Friday, December 05, 2008

NEW YORK/HONG KONG — Asia-Pacific policy makers scrambled to prepare fresh measures to prevent further economic deterioration next year as investors awaited a report on Friday expected to show the sharpest U.S. job losses in 26 years.

Sharp labour market weakness would add urgency to a bid by executives of the cash-starved U.S. auto industry who are in Washington pleading for a bailout as the industry worldwide feels the impact of the global financial crisis.

Investors have been especially sensitive about the fate of the U.S. automobile industry, the failure of which would hit a chain of parts suppliers and financiers that spans the world.

General Motors Corp and Chrysler LLC told skeptical lawmakers they were open to restarting merger talks to secure aid and prevent job losses.

Australia was also trying to protect its automobile business, pledging $1.3 billion (U.S.) to help car dealers, while a senior Indian government official told Reuters that policymakers were preparing measures on Saturday to boost the auto sector as well as infrastructure building.

Lowering interest rates could also form part of a stimulus package to be announced on Saturday, India's trade minister said.

South Korea repeated promises to do more to boost suffering companies, including the automobile industry, and Indonesia said it has lined up $5-billion in emergency financing for next year if needed.

“Concerns have spread that financial institutions including Japanese ones wouldn't be able to escape unscathed if big U.S. automakers were to go bankrupt,” said Tsuyoshi Segawa, an equity strategist at Shinko Securities in Tokyo. “We have no idea where and what could happen if a huge corporation like them failed.”

U.S. Treasury Secretary Henry Paulson, in Beijing to close the latest round of talks on greater co-operation with China, said the failure of any major U.S. car maker “would be a bad thing.” Washington has long urged Beijing to let its yuan currency rise to help shrink China's huge trade surpluses.

The U.S. economy, in the thick of a year-long recession, probably shed 340,000 jobs in November, according to economists polled by Reuters. The data will be released at 1330 GMT Friday.

Figures on Thursday showed that Americans collecting jobless benefits hit a 26-year high last month. A report on private-sector employers earlier this week showed they cut 250,000 jobs in November, the most in seven years.

Adding to the labour gloom, companies such as U.S. phone company AT&T Inc., Swiss bank Credit Suisse and Japanese brokerage Nomura Holdings Inc. were already cutting their workforce by thousands, bracing for a long and hard global recession.

Ahead of the employment data later on Friday, dealers priced in a 3-in-5 chance the Fed would cut rates by 75 basis points to 0.25 per cent on Dec. 16.

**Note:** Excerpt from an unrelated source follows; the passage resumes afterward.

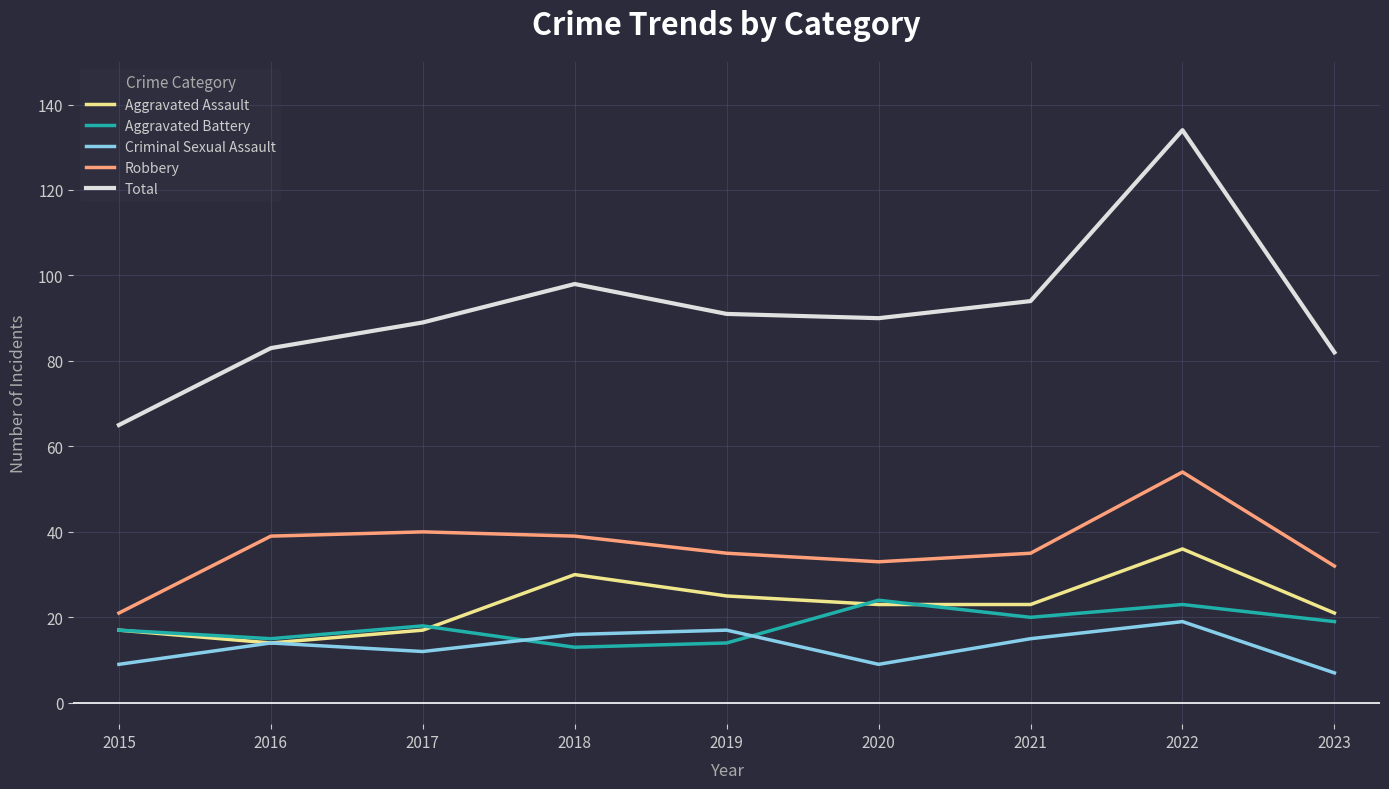

What is the total value across all series at 2017?

176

Central banks throughout Europe and Asia have slashed rates aggressively this week, with other more radical actions expected, as policymakers raced to stabilize financial markets and stop deflationary forces from getting further out of control.

The European Central Bank dropped its benchmark rate by 0.75 percentage point to 2.50 per cent, the euro zone's biggest cut ever.

Sweden lopped a record 1.75 percentage points off its policy rate to 2.0 per cent, while the Bank of England chopped rates by 1.0 percentage point to 2.0 per cent, the lowest level since 1951.

British Prime Minister Gordon Brown urged banks on Friday to pass on the cut in the policy rate to help homeowners.

In addition to slashing borrowing costs, central bankers have been considering more direct actions to protect their economies.

The Bank of England is considering buying up government debt and flooding markets with cheap cash to prevent a deeper downturn, an unsourced report from The Daily Telegraph newspaper said.

Wall Street stocks fell Thursday, dragged down by energy companies as oil prices plumbed their lowest since January 2005. However, Asian stocks gained after the massive interest rate cuts around the world emboldened investors to pick up some bargains.

Governments were trying to align their efforts with the deluge of central bank rate cuts and bracing for rough road next year.

Korean officials, who have already announced a raft of measures to counter the global crisis, said more help was on the way to the economy and financial markets, if needed.

“Aggressive counter-measures are required for the automobile, semiconductor and petrochemical sectors due to a rapid decline in export demand, falling export prices, an intensifying global competition and a supply glut,” the Ministry of Knowledge Economy said in a report.

Time was of the essence though, as economic data globally reflected rapidly worsening conditions.

Racked by external financial pressures and a falling currency, Indonesia said it had lined up standby loans for 2009 worth up to $5-billion from Japan, Australia and agencies such as the World Bank.